Pitt plays the Basterds’ leader, Lt. Aldo Raine (one of the films many homages) and I can’t remember the last time I enjoyed a performance so much. Pitt gives us what has sorely been lacking from movie screens of late, and that’s a real joy of performance. I’m so tired of contemporary actors being so serious all the time, muttering their lines in a sorry attempt to convey importance, and striving ever so hard to get to the “truth” of a character. Yawn.

Of course that’s important, but it also means we’ve missed the joy of actors giving us larger than life performances. Pitt does so here, and thank you very much. I missed the Lt. Aldo Raine character every second he was off screen, and if there should be a sequel, I hope Tarantino gives us more of this character.

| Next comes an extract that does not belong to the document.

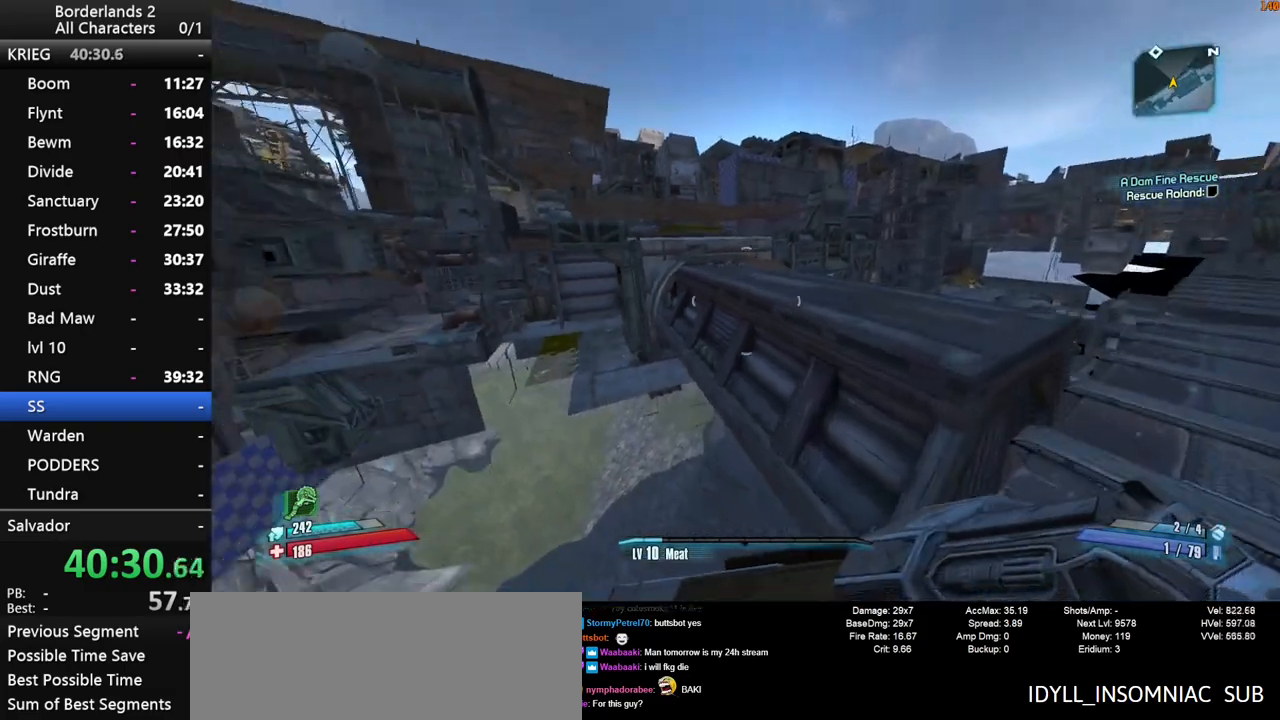
{"keys": ["a", "shift", "w"], "mouse": [], "events": [[83, "space", "up"], [266, "a", "down"]]}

The Basterds are on a mission and that mission is simple – to kill Nazis. Raine goes better and asks each men in his squad to deliver 100 Nazi scalps.
A big disappointment in the film is the lack of characterization given to the Basterds. We only get to know a couple of them, with prominence given to “Hostel” director Eli Roth as Sgt. Donowitz. Roth is a simply terrible actor and sinks every scene he’s in.

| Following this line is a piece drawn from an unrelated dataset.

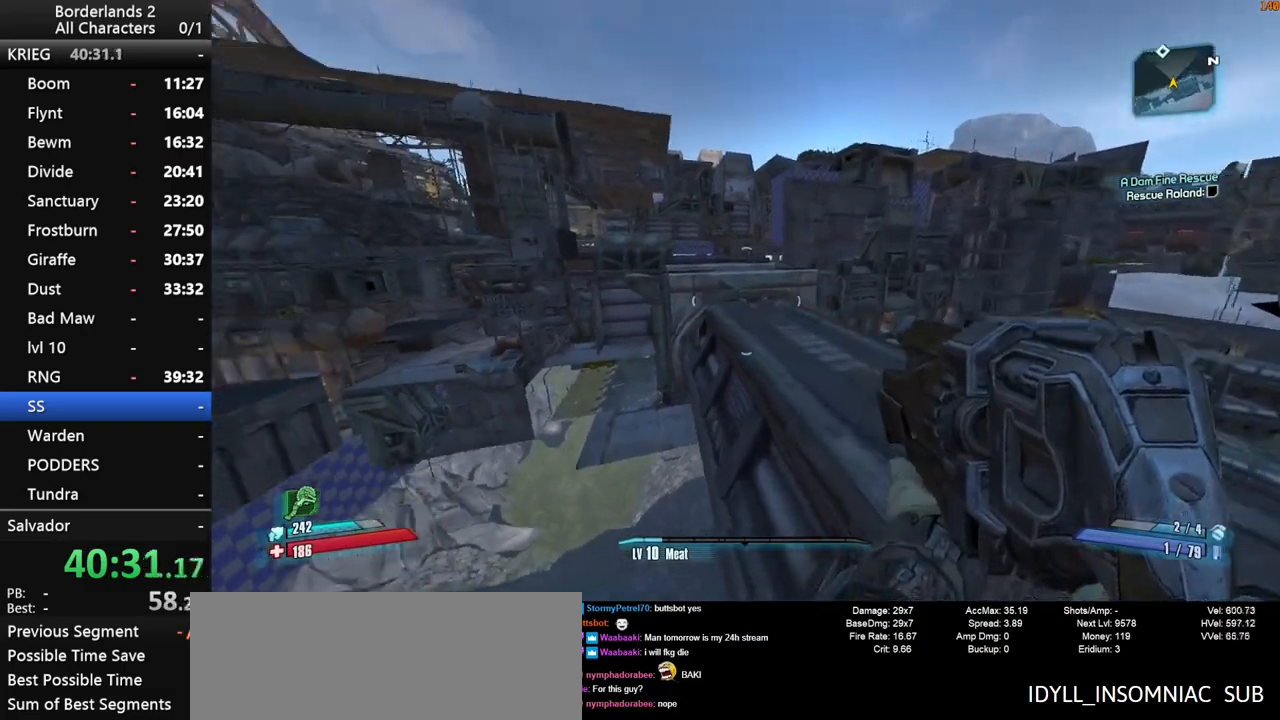
{"keys": ["w"], "mouse": [], "events": [[50, "a", "up"], [100, "shift", "up"]]}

I also intensely disliked a cameo appearance by Mike Myers as a British general. He wears this stupid grin throughout, as if he’s Austin Powers impersonating a British officer. If Myers wants to be taken seriously, he has to learn to play his roles straight. Fortunately, in that scene we get a cameo from the great Rod Taylor as Winston Churchill. He’s only in the film a few minutes, but if I had known Rod Taylor was in it, I may have gone opening night. I truly appreciate that Tarantino has such a healthy apprecaition of cinema's past.
But such appreciation can be carried too far. I wish that Tarantino would stop raiding his LP and CD collections in compiling scores for his movies. In interviews, Tarantino has said he’s very protective of his films and doesn’t want to turn them over to a composer who may put a completely different spin on his movie. So instead of an original score, we get lots of cues here from the likes of Ennio Morricone and Charles Bernstein, not to mention the head-scratching inclusion of Dimitri Tiomkin’s great “The Green Leaves of Summer” from “The Alamo” (1960).

While I appreciate Tarantino the Film Nut in rescuing great neglected film music, these cues came from films where the directors were likely very appreciative of the extra dimension the composers provided for their films. Would Tarantino’s beloved Sergio Leone be the revered figure he is today without the original scores from Ennio Morricone? Not likely.

There’s not as much action as I thought, and it’s much more dialogue-driven than I expected, but “Inglourious Basterds” is still an absolute winner, despite my small reservations. There was a lot of applause at the Saturday afternoon matinee screening I saw, and it’s been a long time since I heard that. I can’t wait to see it again.